Microsoft has released multiple patches throughout November and December 2020 to fix this vulnerability. The various patches can be found in the MSRC Security Update Guide for CVE-2020-17049 and their rollout plan and advice can be found here.
Because the “Service for User and Constrained Delegation Protocol” (MS-SFU) is an open specification, we can get a good idea of how the fix was implemented. MS-SFU revision 19.0 published on November 23, 2020 now contains the underlined addition to section 126.96.36.199.2:
Service 1’s KDC verifies both server ([MS-PAC] section 2.8.1) and KDC ([MS-PAC] section 2.8.2) signatures of the PAC. Because Service 1’s KDC is ingesting a service ticket rather than a TGT, it SHOULD also ensure the integrity of the service ticket by verifying the ticket signature ([MS-PAC] section 2.8.3). If Service 2 is in another domain, then its KDC verifies only the KDC signature of the PAC.
The specification now references a “ticket signature” which should be verified by the KDC along with the existing PAC. Let’s look at that referenced section of the MS-PAC specification. We can see that revision 20.0 was published on the same day and added Section 2.8.3. I think the following snippet of that section best captures the core change:
The ticket signature is used to detect tampering of tickets by parties other than the KDC. The ticket signature SHOULD be included in tickets that are not encrypted to the krbtgt account (including the change password service) or to a trust account.

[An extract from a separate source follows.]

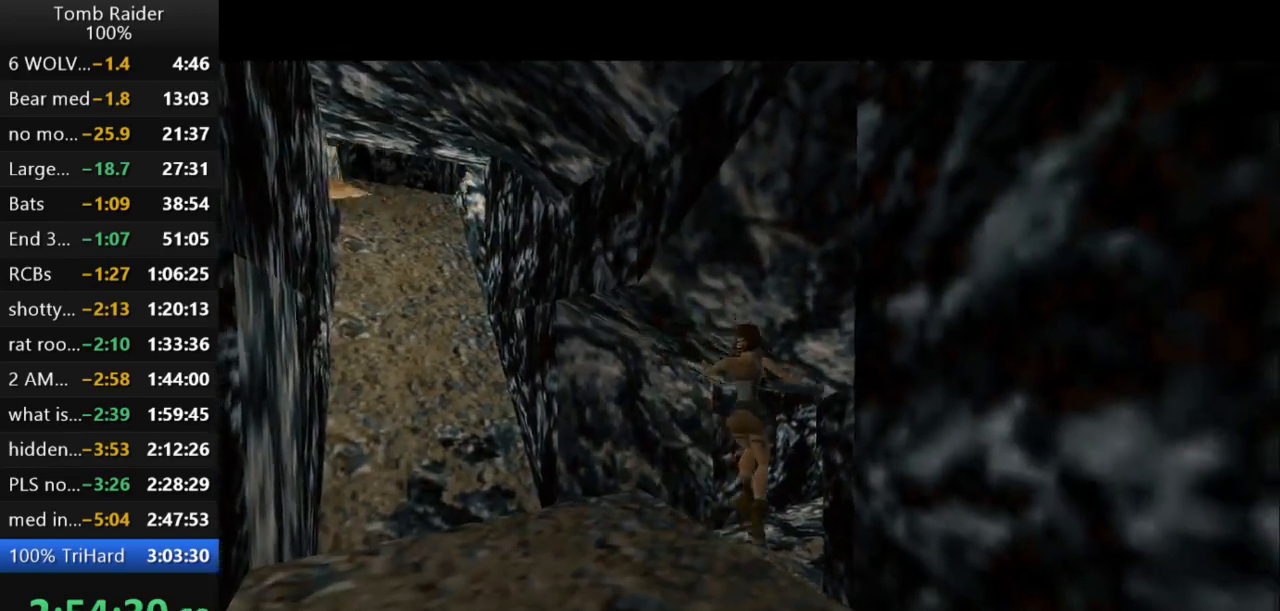
{"keys": ["jump", "right", "up"], "events": [[267, "right", "down"], [333, "jump", "down"]]}
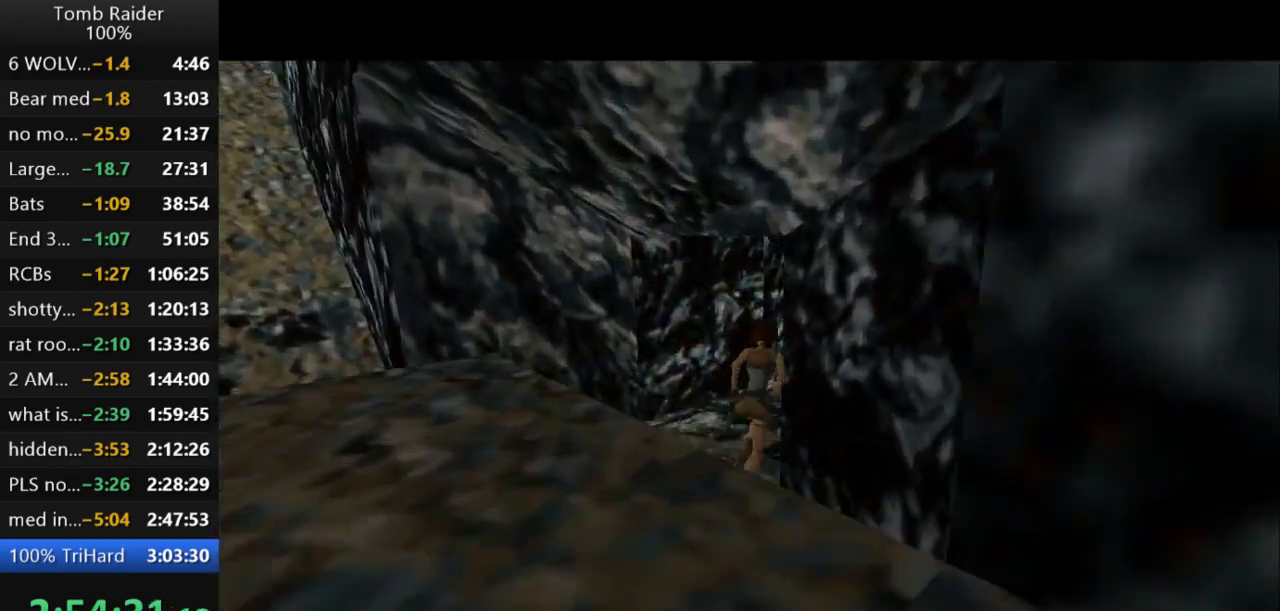
{"keys": ["jump", "right", "up"], "events": [[67, "right", "up"], [167, "right", "down"]]}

The KDC signature is a keyed hash [RFC4757] of the ticket being issued less the PAC itself.
The key takeaway for us is that the PAC now has an additional field which holds the “ticket signature.” When the service ticket is produced during the S4U2self exchange, the KDC signs the ticket contents with its secret key and inserts the signature into the PAC. As discussed previously, the PAC itself is also doubly signed with the KDC’s secret key and the service’s key. Later when the KDC receives the service ticket during the S4U2proxy exchange, the KDC can validate all three signatures to confirm that the PAC and the service ticket have not been modified. If the service ticket is modified (for example, if the the forwardable bit has changed), the KDC will detect the change and reject the request with an error such as “KRB_AP_ERR_MODIFIED(Message stream modified).”